PASSAGE PROVIDED:
::::

Operation fusion is XLA's most impactful optimization. Memory bandwidth is often the scarcest resource on hardware accelerators, so reducing memory transfers by combining multiple operations into a single kernel launch produces large performance gains. For example, an element-wise addition followed by a multiplication and a reduction can be fused into a single GPU kernel instead of three separate kernel launches with intermediate memory reads and writes.

XLA also performs constant folding (computing results of constant expressions at compile time), buffer reuse analysis (sharing memory between tensors whose lifetimes do not overlap), and target-specific code generation (using architecture-specific instructions and memory layouts).

In TensorFlow, XLA can be enabled on a per-function basis using tf.function(jit_compile=True). In JAX, XLA is the default compilation backend for all jax.jit-compiled functions.

Graph optimization techniques

Graph-level optimizations are applied by framework runtimes and compilers to improve the performance of computational graphs before or during execution. These optimizations fall into several categories.

Operator fusion

Operator fusion (also called kernel fusion) combines multiple adjacent operations in the graph into a single fused operation. This reduces the number of kernel launches on GPUs and eliminates intermediate memory allocations. For example, a batch normalization layer followed by a ReLU activation can be fused into a single kernel that reads the input once, computes both operations, and writes the output once.

Constant folding

Constant folding identifies subgraphs where all inputs are known at compile time and evaluates them during compilation rather than at runtime. The result replaces the original subgraph with a single constant node. This is particularly effective for operations involving model hyperparameters or fixed preprocessing steps.

::::

INPUT FOR THIS TASK:
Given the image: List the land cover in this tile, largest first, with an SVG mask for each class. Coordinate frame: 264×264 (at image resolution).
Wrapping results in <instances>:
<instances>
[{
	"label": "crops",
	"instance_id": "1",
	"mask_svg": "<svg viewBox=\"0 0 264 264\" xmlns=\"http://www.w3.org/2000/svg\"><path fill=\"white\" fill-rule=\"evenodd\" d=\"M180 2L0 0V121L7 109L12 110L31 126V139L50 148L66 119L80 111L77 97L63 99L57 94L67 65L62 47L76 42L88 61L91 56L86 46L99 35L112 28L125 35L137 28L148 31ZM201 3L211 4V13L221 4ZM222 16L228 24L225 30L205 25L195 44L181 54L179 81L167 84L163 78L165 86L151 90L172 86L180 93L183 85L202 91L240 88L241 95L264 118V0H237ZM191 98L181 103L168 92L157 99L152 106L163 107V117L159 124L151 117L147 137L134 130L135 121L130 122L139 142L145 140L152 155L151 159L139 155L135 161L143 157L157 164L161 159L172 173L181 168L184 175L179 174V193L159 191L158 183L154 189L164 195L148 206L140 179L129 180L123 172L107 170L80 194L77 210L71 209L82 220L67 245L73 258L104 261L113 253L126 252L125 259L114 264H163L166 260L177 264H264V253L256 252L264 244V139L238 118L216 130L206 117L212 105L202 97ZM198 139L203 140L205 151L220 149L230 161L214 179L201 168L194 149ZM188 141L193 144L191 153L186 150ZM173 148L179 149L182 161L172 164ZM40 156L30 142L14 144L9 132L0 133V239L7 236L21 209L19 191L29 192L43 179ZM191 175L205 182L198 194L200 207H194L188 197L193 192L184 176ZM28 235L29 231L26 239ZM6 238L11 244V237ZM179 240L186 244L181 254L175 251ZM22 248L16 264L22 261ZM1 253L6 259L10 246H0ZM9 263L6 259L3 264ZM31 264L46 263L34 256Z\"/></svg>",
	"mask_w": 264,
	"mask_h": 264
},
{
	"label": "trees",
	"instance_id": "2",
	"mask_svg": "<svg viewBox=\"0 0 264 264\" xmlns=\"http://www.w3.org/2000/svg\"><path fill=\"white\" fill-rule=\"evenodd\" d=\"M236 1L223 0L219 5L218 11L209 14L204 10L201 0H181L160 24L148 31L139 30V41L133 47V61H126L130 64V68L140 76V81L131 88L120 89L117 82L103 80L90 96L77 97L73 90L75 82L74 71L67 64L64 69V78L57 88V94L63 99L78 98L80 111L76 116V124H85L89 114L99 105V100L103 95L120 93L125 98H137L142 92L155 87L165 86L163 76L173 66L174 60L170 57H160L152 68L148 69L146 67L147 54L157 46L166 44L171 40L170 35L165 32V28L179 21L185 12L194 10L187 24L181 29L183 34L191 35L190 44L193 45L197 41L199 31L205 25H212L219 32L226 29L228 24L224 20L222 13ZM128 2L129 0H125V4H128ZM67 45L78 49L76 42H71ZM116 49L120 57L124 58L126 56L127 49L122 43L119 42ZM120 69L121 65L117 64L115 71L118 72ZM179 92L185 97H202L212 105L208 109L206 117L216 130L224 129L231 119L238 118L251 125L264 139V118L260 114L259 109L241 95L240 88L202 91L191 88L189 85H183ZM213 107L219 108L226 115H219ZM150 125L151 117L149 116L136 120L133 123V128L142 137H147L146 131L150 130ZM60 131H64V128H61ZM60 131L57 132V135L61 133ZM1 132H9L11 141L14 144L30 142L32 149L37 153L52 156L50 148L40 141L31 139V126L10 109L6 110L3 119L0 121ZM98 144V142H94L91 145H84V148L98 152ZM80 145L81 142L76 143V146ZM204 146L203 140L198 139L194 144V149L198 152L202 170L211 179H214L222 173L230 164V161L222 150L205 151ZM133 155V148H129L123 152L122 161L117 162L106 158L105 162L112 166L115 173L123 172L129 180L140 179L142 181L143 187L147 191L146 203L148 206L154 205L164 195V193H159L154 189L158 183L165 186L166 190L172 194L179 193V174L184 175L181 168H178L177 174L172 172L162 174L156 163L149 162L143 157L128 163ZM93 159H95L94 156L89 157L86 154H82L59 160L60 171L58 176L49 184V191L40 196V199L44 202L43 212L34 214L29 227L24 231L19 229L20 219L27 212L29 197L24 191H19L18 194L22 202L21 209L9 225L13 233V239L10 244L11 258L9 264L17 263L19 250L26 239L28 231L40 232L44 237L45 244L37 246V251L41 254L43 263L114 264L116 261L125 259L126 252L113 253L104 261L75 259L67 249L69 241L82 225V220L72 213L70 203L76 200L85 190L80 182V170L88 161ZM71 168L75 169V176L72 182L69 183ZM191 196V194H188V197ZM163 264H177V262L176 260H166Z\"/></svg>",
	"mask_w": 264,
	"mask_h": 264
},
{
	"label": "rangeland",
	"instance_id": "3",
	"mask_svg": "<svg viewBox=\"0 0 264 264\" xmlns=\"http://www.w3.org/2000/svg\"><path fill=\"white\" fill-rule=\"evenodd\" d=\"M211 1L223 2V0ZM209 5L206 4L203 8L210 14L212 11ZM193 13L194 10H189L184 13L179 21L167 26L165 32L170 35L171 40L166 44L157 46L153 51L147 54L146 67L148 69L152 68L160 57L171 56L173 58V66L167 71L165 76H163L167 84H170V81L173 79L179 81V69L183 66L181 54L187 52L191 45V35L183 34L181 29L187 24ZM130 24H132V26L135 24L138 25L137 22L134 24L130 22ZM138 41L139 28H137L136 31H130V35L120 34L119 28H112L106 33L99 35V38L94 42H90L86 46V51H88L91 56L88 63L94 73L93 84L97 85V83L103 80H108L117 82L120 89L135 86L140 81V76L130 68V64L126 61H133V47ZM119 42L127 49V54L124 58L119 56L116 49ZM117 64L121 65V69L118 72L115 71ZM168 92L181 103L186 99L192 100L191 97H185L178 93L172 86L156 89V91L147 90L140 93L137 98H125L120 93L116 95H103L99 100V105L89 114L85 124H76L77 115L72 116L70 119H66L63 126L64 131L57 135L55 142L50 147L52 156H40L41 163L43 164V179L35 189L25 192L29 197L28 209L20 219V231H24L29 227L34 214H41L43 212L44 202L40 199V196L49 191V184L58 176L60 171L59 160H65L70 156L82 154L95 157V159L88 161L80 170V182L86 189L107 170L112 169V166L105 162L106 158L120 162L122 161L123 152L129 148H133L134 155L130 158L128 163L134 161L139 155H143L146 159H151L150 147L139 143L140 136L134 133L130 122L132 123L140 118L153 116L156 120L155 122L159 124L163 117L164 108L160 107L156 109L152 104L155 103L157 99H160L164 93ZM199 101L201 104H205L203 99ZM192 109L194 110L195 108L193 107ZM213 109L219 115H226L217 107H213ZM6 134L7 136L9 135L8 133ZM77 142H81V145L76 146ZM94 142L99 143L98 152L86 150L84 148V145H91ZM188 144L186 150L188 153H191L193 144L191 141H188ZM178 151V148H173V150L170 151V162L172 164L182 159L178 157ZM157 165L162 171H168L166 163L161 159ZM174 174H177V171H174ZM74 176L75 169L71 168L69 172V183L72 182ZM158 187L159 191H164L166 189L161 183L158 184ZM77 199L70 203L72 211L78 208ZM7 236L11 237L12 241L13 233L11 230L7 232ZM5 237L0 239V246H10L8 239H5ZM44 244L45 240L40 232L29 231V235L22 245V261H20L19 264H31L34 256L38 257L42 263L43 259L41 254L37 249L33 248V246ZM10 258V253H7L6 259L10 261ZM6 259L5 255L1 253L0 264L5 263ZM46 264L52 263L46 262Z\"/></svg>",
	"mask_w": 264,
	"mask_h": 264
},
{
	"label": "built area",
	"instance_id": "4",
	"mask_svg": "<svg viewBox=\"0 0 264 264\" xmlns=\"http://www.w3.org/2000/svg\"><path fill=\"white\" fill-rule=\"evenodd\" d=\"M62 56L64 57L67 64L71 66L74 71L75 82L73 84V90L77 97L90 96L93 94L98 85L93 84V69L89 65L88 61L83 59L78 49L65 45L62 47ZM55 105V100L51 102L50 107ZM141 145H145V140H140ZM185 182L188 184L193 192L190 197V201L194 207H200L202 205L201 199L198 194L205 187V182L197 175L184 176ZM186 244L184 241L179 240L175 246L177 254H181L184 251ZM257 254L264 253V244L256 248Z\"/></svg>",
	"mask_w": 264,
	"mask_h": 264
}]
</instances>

::::

WHAT THIS EXERCISE ASKS:
[1] Count the lines in the entries that contain the string "label", and give only the number.
[2] Continue the passage on XLA and graph optimization techniques from the point where it stops.

ANSWERS FOR THE TASKS:
[1] 4

[2]
Dead code elimination

Dead code elimination removes nodes in the graph whose outputs are never consumed by any downstream operation. The process works similarly to garbage collection: starting from the output nodes, the optimizer traces backward through the graph, marks every reachable node as "live," and removes any node not marked.

Common subexpression elimination

Common subexpression elimination (CSE) identifies cases where the same operation with the same inputs appears multiple times in the graph. Instead of computing the result multiple times, the optimizer computes it once and reuses the result wherever it is needed.

Memory optimization

Memory optimization techniques include liveness analysis (determining which tensors are needed at each point in execution and freeing those that are no longer required), in-place operations (modifying tensors in place rather than creating copies when safe to do so), and memory layout transformations (rearranging data in memory to match hardware preferences, such as converting from NCHW to NCHWc format on CPUs).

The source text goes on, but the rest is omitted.